Parking a link: Soviet/Russian historical revisionism

Parking a link: Soviet/Russian historical revisionism October 19, 2013

The fate of German women in the face of Soviet soldiers in the closing months of World War II and afterward is a pretty appalling one, as the Soviets took their revenge on pretty young girls and old women alike, and is pretty generally ignored, with a feeling that the Germans, as a people/ethnic group, don’t get to complain because of what they, as a people, did to others.  (Likewise, the fate of Germans who lived in what became the re-bordered Poland, and the Danube-Swabians in Hungary, Czechoslovakia, and Yugoslavia, who were ethnically-cleansed away from their homelands and into Germany postwar.)

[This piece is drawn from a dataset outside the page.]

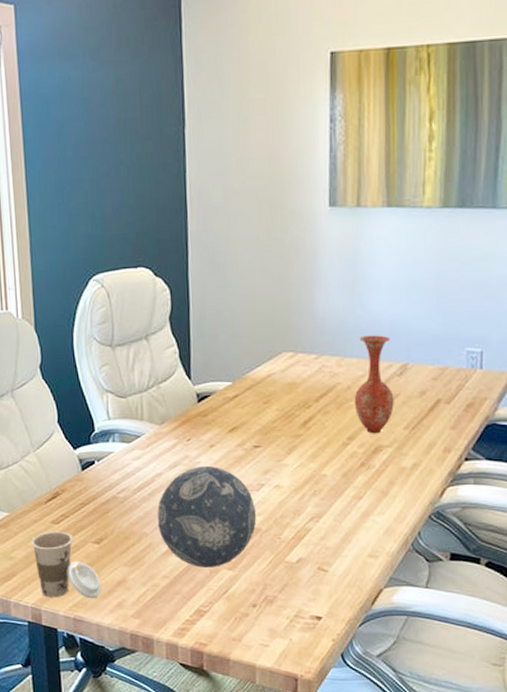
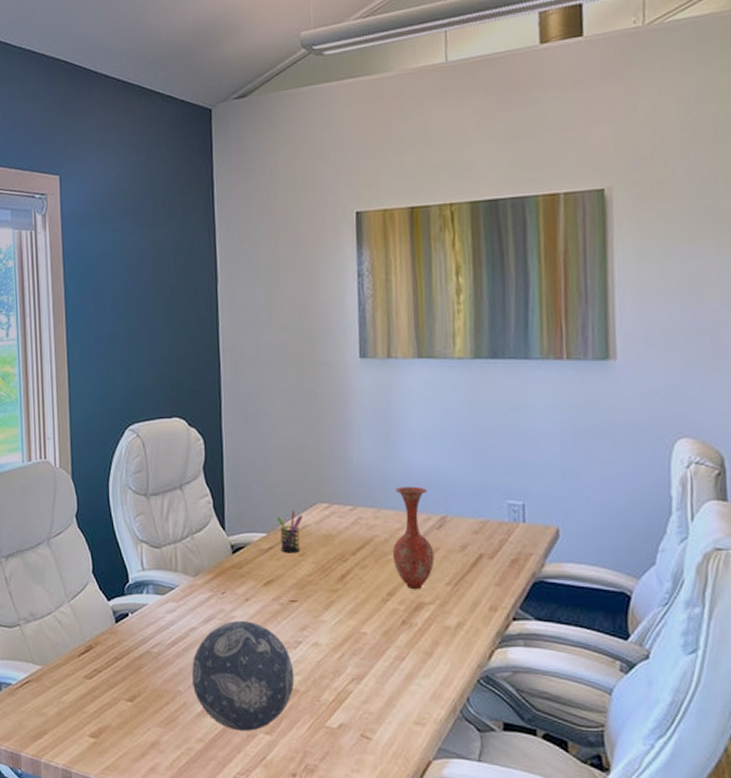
cup: present [31,531,102,599] -> none [63,686,134,762]
pen holder: none [242,360,268,401] -> present [277,511,302,553]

Here’s a report from Der Spiegel about a Polish sculptor attempting to bring awareness of the issue, arrested for “a possible charge of inciting racial or national hatred” and the predictable outrage of the Russians for “defiling” the memory of the Soviet soldiers.  I’d love to see the Poles stand up to their most recent oppressors — but I suspect they aren’t wholly at liberty to do so.

Update: the commenters over at National Review Online think that the Poles are upset at the reminder that their town used to be German — that is, upset at the “Komm Frau” label on the sculpture. I’m skeptical of this explanation.